▶ Problem to work on: This exercise calls for a copy of every line in the listing below that carries the word "những".

Available data below:

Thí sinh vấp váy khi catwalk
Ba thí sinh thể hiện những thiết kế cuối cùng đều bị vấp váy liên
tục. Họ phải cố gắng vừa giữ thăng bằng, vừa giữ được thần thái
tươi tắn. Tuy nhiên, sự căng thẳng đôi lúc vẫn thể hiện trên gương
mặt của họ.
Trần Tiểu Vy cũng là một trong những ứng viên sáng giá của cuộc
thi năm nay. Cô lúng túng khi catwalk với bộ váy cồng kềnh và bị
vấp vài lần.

End of Available data.

▶ Result:
Ba thí sinh thể hiện những thiết kế cuối cùng đều bị vấp váy liên
Trần Tiểu Vy cũng là một trong những ứng viên sáng giá của cuộc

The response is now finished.